### [Bagian Dokumen]
╭──

Akhirnya tiba di Bulan Februari, semakin deg-deg an rasanya. Kemudian memastikan tanggal kunjungan, ngecek apa aja keperluan yang kurang. Dan ketika semua sudah lengkap, yang saya lakukan hanyalah mempersiapkan diri. Banyak-banyak berdoa dan relaksasi. Yah, memantapkan diri itu perlu lho ya, apalagi buat cewek. Bukan soal yakin sama pasangannya (ya ini penting juga sih), tapi kalau saya lebih ke yakin memantapkan diri maju ke tahapan jenjang yang berikutnya. Oh ya, saya juga menyempatkan diri untuk facial, ya walaupun nggak pakai MUA, biar setidaknya wajah dasarnya itu udah ‘mendingan’ gitu lho. Persiapan lain, ya ngerjain deadline tugas kantor, buat sebelum dan sesudah cuti lamaran (biar gak kepikiran kerjaan, rek! penting).

╰──

### [Data yang Ditampilkan]

╭──

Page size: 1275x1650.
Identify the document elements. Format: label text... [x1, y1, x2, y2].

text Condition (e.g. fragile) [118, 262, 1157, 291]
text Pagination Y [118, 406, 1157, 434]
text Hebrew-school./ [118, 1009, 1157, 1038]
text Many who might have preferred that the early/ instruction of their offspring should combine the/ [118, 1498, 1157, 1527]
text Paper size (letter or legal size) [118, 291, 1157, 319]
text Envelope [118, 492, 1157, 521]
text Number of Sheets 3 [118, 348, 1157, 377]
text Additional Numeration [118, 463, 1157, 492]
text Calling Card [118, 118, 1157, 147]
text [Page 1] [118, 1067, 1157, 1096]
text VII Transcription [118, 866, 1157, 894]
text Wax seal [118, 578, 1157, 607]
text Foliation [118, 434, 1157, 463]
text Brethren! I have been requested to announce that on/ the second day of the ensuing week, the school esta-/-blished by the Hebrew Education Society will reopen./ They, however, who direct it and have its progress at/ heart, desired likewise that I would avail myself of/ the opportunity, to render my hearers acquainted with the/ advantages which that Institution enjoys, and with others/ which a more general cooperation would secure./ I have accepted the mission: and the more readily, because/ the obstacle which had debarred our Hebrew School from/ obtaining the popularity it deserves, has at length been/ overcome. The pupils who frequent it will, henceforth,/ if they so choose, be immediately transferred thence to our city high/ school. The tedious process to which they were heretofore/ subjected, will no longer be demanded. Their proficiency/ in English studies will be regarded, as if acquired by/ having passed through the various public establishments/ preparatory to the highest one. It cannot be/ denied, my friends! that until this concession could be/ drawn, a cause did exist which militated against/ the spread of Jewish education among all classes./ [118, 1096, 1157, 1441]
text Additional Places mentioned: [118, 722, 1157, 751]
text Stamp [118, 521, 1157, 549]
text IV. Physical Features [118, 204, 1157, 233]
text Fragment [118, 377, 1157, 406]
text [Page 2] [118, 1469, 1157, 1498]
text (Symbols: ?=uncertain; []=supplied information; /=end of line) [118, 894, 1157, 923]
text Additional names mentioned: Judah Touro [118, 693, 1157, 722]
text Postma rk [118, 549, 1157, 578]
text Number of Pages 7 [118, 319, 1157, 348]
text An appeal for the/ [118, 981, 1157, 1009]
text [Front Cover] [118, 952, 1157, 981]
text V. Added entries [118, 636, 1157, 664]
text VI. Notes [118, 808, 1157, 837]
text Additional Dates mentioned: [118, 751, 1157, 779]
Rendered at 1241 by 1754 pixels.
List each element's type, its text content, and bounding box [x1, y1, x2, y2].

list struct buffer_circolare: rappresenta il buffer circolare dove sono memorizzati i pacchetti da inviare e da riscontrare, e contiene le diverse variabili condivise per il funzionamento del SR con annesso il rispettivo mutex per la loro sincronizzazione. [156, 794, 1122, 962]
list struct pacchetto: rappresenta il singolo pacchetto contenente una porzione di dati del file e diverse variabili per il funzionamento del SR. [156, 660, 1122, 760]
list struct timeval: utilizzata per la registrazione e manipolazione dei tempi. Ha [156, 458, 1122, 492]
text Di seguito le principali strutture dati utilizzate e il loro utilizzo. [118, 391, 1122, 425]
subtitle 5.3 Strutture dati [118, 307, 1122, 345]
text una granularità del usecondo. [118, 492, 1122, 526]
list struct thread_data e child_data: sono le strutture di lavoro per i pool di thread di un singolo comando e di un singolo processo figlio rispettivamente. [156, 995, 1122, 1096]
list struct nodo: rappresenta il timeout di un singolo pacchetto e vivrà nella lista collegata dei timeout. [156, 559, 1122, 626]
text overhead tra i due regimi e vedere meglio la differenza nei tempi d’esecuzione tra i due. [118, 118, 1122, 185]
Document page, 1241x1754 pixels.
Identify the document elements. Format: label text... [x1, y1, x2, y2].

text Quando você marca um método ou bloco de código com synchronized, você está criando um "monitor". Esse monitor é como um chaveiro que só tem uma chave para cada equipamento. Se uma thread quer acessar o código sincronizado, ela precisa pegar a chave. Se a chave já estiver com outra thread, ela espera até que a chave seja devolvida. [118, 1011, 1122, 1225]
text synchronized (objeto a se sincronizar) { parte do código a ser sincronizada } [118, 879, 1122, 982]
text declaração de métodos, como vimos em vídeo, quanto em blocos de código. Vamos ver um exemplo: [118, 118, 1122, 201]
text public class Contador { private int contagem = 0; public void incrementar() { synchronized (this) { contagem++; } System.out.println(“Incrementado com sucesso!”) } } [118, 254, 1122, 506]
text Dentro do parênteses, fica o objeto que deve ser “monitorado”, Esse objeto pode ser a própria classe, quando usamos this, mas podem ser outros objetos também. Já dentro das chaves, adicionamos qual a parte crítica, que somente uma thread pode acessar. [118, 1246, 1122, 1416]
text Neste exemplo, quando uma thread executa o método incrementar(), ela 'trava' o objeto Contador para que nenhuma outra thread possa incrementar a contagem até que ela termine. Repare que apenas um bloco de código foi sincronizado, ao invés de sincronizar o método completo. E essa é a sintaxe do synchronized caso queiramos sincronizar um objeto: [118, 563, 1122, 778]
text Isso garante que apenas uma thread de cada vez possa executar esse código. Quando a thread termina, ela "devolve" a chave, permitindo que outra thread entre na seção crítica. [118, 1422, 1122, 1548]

╰──

### [Ketentuan Tugas]
Jelaskan berdasarkan bagian dokumen tentang persiapan lamaran mengapa penulis mengerjakan tenggat tugas kantor untuk sebelum dan sesudah cuti lamaran.

### [Jawaban Soal]
Penulis mengerjakannya supaya tidak kepikiran urusan pekerjaan, dan hal itu disebutnya penting.